Today clients are in what I call “modernization mode” they are adding multustructured capabiltieies with Hadoop and Streaming data, they are building reservoirs and lakes to land the data and make it more accessible. They are leveraging in-memory and Spark to speed analytics, and cloud to make date more accessible to the business (self service). Their challenges are more in understanding how to use the different technologies for the workloads they have. I have seen clients over invest and then pull back on Hadoop, but it wasn’t really a failure of the technology, more of a lack of understaning on how best to leverage it. It used to be so simple, get hardware, pick a database and build out the warehouse. Now you have all types of containers, integration challenges, and hybrid cloud.
We’ve seen some clients have great success in leveraging Hadoop with the warehouse to increase their analytic capabiltiies, there are some great success stories with Cloud and how it can truly help provide self service and agility. There is a strong movment towards self service in general which is not just showing up in deployment but all the way through the acqustion of data itself in the reservoir and the tooling. This is the future and it will be fueled by a combination of technologies- traditional and open source . Clients will use Spark as the turbo charge to in-database analytics, no SQL will easily feed the warehouse from the applications and transactional data will be available for analysis in real time without performance degradation. Not all clients are there today but we see many doing a lot of that now.
Analytics is today’s emerging system of real-time user engagement and interaction. How do you respond to the current need for quicker and accurate insights?
Self service is the future. It’s what’s driving the changes all the way from how the data is acquired to the tools that leverage it so that data is much more democratized and usable by everyone in the enterprise.
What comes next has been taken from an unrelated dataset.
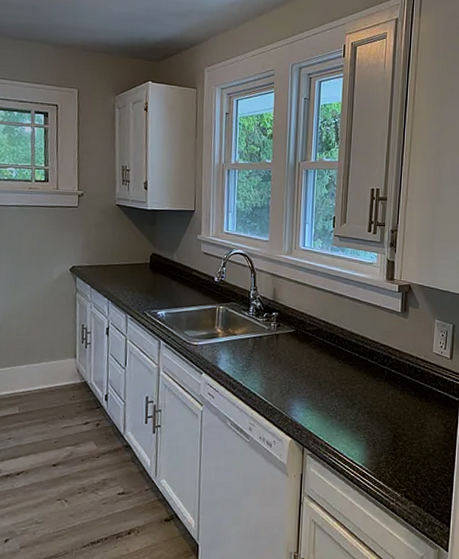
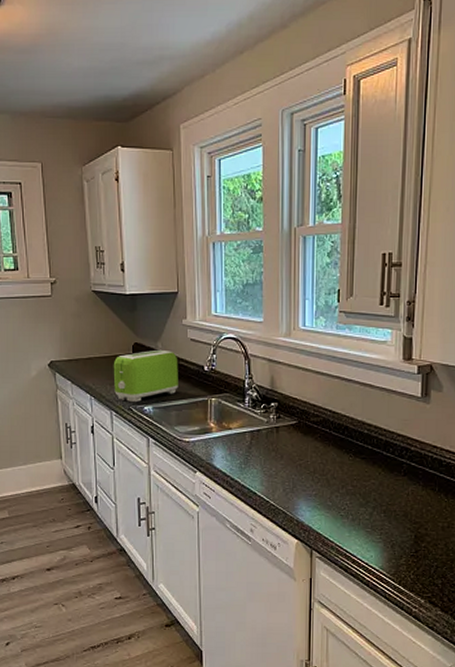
toaster: none [131,260,192,307] -> present [113,349,178,402]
Making sure you architect with this as a key requirement will help clients engage more users and respond to the business faster.
“Big Data” plays a crucial role in today’s modern Data Warehousing practices. What are the new challenges and promises?
I think I addressed some of that above but I no longer believe in BigData, I think its about how we deal with ALL Data because in many clients the transactional data is the biggest thing they have. BigData which most associate with Hadoop are now integral to the data warehouse since the data warehouse is now much more logical.
Are the current Analytics technologies equipped to confront the exponential growth, availability and use of information in the data-rich landscape of tomorrow? How does the future look like in the coming decade?
Well being from IBM and knowing where we are going with natural language and our focus on self service, I look for the day when we can simply ask the question to the warehouse, I can subsribe to data and check it out of the data library, I have easy to use visualization tools that help me understand the data, find relevance, share my results across my cohorts and tell a story- all without the need of IT or a business analyst.